Directions for this task
Print, exactly as written, every line from the first line of the records below through the line containing "hfov_deg: 61.9", and nothing further.

[Dataset entries]

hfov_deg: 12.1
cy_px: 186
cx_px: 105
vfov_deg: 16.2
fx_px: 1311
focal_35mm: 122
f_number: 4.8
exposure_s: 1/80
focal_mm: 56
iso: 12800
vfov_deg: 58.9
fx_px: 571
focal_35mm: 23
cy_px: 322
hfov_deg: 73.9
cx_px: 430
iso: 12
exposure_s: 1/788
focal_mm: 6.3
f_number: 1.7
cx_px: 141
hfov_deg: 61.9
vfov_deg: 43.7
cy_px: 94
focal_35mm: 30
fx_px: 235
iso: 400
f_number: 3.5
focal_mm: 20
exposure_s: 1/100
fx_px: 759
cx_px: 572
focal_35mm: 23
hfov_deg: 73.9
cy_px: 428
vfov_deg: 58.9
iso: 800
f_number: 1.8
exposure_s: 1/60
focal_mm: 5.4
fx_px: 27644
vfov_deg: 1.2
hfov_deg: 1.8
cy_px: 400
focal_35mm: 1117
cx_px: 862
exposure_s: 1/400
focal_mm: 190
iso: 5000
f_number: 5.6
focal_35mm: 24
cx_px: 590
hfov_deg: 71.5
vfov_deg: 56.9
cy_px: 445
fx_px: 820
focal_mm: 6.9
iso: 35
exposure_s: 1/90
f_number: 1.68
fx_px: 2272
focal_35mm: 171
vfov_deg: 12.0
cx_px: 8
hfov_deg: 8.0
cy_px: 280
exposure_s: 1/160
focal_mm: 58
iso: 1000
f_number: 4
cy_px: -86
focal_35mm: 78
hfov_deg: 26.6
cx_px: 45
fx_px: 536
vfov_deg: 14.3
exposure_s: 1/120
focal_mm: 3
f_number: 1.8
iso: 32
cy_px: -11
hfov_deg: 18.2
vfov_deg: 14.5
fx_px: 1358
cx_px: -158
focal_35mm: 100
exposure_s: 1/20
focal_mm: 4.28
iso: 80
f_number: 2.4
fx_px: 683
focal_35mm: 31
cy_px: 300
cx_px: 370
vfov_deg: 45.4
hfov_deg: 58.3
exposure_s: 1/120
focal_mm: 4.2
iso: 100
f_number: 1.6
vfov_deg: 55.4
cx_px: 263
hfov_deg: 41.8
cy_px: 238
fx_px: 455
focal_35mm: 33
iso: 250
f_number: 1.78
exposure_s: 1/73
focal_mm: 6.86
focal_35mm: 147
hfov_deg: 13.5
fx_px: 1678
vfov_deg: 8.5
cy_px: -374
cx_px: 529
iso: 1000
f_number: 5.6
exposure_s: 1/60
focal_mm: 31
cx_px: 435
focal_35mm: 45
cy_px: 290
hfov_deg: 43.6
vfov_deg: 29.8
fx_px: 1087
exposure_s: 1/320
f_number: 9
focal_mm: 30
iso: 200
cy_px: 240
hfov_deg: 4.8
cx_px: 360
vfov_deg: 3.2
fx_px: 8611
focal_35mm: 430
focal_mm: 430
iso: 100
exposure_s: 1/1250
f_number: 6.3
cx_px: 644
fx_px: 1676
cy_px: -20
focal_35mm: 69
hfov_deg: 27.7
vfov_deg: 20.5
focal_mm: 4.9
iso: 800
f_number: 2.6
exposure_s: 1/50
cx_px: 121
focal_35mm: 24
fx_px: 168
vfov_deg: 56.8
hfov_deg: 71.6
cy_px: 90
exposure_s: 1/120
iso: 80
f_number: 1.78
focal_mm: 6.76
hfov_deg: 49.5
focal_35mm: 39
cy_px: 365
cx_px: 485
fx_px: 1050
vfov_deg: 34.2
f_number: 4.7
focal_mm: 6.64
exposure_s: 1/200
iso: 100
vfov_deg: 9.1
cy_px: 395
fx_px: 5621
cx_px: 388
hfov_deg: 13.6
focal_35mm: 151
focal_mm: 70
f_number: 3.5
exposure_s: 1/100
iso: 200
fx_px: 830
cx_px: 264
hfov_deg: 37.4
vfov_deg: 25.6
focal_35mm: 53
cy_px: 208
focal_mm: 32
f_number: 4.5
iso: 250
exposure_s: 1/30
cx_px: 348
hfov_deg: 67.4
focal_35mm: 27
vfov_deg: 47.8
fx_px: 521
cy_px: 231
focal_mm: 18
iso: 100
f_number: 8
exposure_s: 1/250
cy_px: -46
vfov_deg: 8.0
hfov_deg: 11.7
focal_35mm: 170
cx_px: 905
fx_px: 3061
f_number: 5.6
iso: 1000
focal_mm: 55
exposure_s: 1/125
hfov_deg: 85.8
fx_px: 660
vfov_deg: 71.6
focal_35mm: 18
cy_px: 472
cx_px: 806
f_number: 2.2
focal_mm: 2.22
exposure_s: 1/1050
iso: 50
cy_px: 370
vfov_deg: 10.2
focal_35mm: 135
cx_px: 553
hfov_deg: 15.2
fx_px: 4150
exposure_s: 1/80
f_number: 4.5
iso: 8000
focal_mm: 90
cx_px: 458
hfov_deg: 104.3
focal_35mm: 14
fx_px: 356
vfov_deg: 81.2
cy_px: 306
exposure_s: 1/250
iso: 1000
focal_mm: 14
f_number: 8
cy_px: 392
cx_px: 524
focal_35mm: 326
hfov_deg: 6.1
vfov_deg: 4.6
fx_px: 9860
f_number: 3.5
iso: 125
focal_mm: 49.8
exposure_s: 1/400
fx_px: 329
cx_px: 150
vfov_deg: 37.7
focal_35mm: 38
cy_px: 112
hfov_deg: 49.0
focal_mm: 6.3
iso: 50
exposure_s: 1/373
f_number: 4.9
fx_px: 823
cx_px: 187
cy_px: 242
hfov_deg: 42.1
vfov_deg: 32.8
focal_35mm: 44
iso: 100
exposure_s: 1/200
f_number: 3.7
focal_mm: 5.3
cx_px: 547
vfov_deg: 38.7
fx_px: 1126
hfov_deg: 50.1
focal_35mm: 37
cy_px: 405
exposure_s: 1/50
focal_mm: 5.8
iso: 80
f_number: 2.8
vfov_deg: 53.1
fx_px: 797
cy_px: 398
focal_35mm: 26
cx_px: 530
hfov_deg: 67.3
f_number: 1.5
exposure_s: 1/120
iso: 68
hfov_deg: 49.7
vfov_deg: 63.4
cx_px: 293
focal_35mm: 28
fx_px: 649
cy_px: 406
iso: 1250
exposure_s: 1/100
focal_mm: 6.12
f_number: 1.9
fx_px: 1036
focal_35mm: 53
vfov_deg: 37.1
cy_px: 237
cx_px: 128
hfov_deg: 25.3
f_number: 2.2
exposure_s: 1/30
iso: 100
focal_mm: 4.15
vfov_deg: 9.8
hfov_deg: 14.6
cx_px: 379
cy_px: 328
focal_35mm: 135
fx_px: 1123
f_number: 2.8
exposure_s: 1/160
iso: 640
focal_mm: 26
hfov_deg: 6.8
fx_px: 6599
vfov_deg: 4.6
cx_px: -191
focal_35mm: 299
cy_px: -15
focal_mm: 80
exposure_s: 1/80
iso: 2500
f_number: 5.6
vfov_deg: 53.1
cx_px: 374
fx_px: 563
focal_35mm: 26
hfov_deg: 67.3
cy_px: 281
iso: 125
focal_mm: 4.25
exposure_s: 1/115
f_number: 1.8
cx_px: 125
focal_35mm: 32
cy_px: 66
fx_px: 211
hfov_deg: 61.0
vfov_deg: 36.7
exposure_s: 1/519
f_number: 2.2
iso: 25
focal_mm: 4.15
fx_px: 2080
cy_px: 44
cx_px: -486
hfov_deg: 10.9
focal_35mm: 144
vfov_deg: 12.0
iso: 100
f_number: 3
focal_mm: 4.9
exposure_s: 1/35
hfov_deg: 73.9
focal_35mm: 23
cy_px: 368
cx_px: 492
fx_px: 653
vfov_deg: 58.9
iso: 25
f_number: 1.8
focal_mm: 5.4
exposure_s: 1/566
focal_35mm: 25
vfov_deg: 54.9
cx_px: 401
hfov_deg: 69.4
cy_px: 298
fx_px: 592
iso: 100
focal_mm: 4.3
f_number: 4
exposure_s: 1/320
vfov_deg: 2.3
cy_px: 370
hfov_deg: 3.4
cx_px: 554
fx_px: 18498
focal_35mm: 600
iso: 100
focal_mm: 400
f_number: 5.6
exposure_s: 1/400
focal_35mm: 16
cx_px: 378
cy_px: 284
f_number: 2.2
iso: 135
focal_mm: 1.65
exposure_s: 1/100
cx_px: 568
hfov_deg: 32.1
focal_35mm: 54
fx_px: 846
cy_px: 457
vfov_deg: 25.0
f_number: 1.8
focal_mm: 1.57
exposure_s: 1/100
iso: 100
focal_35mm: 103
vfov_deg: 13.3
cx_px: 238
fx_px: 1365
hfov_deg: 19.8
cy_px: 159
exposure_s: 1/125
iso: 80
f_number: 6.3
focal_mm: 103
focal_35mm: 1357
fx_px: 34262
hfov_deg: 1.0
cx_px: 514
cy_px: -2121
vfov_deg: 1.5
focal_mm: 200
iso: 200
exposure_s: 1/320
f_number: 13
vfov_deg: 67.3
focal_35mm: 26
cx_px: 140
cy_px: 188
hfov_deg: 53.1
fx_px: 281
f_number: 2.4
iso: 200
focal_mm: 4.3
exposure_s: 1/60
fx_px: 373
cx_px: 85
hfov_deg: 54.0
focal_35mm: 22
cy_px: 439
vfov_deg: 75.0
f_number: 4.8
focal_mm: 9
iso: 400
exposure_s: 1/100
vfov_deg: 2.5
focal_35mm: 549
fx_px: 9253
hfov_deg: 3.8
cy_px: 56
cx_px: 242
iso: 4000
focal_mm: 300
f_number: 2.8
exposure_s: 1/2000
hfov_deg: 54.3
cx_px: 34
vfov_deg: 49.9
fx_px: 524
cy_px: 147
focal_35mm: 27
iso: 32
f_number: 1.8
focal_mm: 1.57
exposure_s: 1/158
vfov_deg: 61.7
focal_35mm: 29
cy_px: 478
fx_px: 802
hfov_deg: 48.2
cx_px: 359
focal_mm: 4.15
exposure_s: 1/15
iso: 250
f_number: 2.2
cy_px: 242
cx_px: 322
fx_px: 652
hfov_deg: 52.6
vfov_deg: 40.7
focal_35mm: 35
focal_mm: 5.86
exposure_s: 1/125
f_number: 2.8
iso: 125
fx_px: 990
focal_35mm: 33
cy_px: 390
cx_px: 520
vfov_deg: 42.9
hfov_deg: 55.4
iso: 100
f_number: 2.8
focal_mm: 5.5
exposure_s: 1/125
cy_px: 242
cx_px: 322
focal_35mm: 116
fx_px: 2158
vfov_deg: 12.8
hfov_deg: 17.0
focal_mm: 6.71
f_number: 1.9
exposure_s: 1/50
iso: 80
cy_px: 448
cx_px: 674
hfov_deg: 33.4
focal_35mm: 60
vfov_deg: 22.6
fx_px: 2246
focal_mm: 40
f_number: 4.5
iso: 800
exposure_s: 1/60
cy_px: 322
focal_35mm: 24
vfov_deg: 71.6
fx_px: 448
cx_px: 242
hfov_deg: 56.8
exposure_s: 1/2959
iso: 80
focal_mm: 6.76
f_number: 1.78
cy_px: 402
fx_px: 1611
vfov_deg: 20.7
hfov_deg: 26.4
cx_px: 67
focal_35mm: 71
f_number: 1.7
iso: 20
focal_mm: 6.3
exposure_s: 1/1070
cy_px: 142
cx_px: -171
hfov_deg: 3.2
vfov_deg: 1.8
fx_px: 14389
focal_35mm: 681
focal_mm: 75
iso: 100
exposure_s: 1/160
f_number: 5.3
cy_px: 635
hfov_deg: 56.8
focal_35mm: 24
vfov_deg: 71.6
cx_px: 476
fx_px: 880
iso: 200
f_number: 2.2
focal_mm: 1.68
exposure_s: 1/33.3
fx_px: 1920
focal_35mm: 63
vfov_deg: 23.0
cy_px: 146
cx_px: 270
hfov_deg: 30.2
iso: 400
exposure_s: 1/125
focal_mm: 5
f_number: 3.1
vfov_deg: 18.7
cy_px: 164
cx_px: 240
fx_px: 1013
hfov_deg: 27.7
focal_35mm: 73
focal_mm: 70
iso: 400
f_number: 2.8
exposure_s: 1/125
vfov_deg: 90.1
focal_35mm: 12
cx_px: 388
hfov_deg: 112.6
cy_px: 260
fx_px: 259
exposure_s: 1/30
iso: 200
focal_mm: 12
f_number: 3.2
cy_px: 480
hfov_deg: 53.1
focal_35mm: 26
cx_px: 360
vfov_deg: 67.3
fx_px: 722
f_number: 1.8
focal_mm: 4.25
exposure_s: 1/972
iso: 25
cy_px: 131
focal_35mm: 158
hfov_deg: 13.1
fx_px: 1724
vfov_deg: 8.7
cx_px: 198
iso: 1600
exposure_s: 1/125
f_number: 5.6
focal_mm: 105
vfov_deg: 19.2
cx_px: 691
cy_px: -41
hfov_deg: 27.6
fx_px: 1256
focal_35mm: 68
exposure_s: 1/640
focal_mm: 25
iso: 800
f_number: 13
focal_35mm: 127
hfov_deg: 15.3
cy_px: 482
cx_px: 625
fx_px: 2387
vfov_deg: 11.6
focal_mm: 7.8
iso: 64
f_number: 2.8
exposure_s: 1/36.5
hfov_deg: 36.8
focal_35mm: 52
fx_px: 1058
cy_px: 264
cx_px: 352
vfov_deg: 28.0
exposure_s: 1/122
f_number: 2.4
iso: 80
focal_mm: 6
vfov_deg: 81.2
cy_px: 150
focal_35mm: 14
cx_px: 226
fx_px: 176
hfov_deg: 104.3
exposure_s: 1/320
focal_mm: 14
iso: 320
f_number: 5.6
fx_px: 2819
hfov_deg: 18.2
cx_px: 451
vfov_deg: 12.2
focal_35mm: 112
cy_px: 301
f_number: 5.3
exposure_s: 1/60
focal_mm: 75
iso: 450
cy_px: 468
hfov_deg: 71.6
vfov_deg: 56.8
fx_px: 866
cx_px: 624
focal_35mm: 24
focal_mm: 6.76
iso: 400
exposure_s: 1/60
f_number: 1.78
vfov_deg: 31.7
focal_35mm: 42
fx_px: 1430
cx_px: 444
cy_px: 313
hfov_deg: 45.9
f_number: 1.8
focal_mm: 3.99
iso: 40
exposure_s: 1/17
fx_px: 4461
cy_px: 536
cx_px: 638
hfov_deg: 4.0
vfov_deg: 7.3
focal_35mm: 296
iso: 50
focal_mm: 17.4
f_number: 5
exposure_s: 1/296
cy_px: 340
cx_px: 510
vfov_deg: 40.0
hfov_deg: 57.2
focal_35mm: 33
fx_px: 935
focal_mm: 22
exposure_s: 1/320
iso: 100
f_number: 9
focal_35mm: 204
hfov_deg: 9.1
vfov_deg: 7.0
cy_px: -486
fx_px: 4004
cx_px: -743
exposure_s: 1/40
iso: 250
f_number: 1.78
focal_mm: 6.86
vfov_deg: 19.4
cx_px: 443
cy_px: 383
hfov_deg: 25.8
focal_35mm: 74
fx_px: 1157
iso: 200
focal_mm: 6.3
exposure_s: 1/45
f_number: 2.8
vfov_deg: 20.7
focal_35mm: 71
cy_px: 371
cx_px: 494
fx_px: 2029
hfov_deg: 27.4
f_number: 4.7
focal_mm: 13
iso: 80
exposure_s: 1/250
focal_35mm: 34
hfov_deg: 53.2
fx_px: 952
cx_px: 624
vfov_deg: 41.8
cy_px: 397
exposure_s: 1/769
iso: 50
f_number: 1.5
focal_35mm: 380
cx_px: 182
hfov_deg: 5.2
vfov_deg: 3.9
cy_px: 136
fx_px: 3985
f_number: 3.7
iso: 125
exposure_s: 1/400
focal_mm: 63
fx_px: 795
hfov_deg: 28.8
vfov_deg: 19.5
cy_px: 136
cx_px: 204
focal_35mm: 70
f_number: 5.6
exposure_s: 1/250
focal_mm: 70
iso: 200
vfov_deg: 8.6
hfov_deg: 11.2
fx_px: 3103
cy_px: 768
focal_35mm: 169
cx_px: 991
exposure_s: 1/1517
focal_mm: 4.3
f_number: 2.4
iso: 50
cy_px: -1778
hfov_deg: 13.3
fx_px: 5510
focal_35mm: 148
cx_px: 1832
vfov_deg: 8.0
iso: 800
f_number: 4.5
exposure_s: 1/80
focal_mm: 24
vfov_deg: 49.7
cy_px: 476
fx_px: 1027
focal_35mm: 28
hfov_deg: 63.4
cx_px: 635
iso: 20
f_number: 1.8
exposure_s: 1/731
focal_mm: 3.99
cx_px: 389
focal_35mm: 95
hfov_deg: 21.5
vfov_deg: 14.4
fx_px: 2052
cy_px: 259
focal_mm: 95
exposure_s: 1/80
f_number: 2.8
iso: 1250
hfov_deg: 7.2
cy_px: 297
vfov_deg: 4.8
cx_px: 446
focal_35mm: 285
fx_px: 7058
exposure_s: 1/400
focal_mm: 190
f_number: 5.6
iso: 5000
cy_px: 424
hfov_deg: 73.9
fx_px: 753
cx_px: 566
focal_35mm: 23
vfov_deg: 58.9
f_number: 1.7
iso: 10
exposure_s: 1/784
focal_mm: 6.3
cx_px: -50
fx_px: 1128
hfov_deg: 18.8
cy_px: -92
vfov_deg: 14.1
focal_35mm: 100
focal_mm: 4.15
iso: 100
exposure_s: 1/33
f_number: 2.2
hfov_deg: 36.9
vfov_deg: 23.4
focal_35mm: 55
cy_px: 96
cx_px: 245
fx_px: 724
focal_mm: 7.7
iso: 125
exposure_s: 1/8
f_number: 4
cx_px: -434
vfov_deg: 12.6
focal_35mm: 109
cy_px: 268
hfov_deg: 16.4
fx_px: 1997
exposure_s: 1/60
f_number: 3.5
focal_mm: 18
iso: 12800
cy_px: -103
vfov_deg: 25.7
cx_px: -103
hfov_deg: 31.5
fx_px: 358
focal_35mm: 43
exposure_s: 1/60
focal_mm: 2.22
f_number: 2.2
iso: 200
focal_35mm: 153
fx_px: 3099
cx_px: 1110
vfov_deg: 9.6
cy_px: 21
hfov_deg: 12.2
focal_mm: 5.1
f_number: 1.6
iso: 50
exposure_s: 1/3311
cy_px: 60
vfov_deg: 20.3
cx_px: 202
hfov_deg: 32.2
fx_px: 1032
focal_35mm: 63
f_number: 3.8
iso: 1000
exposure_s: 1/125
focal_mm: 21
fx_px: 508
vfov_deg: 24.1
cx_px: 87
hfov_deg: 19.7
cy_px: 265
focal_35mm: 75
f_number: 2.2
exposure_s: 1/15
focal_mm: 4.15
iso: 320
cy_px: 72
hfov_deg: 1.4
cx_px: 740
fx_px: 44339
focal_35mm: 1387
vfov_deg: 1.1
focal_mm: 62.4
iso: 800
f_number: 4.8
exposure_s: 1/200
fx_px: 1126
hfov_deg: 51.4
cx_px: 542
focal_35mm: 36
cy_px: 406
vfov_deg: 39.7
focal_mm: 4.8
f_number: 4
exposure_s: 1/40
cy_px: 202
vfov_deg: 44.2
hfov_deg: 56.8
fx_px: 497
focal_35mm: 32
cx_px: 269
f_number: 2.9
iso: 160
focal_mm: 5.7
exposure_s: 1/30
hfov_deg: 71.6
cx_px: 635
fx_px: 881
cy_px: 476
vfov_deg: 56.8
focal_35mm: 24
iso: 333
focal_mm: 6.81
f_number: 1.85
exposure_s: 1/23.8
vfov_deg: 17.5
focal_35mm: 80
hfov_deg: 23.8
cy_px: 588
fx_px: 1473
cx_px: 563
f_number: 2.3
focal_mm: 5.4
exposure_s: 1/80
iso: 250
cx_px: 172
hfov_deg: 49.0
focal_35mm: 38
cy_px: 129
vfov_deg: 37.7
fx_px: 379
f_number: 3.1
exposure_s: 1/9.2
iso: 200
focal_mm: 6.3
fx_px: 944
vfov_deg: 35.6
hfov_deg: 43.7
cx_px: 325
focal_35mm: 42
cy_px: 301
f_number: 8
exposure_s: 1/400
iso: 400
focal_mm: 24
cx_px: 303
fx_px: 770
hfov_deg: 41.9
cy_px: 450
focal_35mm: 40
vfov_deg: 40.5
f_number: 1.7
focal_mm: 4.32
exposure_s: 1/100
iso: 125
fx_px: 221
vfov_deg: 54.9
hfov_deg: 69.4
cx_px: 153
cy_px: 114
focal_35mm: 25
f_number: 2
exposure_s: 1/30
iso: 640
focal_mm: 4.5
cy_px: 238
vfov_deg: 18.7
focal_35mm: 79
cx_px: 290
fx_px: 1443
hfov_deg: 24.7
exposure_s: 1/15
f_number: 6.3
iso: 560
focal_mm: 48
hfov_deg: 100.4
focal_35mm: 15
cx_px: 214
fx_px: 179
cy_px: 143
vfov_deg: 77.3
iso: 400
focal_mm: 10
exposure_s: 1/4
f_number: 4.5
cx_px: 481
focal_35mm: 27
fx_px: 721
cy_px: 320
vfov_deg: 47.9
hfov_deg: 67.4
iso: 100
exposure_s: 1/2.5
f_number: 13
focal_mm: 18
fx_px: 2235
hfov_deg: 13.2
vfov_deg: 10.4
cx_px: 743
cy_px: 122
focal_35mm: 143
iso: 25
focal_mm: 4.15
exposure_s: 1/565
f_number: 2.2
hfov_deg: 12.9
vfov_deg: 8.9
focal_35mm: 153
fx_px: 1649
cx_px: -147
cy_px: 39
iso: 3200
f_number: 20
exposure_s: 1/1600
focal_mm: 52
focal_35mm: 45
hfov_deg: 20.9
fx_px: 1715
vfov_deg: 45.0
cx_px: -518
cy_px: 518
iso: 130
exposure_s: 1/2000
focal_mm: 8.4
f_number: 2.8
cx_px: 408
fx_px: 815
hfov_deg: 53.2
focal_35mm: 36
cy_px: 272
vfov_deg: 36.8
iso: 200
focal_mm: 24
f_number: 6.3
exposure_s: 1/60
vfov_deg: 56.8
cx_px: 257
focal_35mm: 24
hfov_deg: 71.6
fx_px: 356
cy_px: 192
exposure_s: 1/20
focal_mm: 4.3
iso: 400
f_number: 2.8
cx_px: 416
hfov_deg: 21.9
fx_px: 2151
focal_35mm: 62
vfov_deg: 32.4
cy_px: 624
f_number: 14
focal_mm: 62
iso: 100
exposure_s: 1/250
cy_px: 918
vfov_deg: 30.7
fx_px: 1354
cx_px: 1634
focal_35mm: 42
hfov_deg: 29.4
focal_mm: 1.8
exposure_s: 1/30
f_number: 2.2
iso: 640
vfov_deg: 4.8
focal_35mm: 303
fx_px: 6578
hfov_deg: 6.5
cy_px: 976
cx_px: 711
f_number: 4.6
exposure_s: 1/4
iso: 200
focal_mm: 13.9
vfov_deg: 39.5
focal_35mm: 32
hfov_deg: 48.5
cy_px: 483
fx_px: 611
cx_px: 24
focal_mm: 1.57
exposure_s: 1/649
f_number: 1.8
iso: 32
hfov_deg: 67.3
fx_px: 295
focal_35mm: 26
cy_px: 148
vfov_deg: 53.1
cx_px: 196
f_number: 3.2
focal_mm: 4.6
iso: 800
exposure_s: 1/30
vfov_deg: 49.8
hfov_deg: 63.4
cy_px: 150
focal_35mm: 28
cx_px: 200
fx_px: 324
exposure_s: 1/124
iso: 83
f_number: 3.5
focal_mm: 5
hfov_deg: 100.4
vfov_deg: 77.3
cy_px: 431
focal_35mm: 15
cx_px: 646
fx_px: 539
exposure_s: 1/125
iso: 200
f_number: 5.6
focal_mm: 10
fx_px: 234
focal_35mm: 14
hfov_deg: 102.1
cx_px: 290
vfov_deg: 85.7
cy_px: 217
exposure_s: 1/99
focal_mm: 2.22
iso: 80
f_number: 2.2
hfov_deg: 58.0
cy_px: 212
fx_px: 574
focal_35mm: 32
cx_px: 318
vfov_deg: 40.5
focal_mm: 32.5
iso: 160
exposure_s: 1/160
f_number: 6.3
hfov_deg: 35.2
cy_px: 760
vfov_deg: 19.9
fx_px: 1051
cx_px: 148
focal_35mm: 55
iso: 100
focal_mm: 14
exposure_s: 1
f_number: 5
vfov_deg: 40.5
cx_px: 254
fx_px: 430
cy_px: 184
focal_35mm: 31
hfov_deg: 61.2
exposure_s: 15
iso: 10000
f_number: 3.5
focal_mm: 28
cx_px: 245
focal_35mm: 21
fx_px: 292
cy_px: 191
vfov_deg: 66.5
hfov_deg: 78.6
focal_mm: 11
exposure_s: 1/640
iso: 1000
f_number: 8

Exercise answer
hfov_deg: 12.1
cy_px: 186
cx_px: 105
vfov_deg: 16.2
fx_px: 1311
focal_35mm: 122
f_number: 4.8
exposure_s: 1/80
focal_mm: 56
iso: 12800
vfov_deg: 58.9
fx_px: 571
focal_35mm: 23
cy_px: 322
hfov_deg: 73.9
cx_px: 430
iso: 12
exposure_s: 1/788
focal_mm: 6.3
f_number: 1.7
cx_px: 141
hfov_deg: 61.9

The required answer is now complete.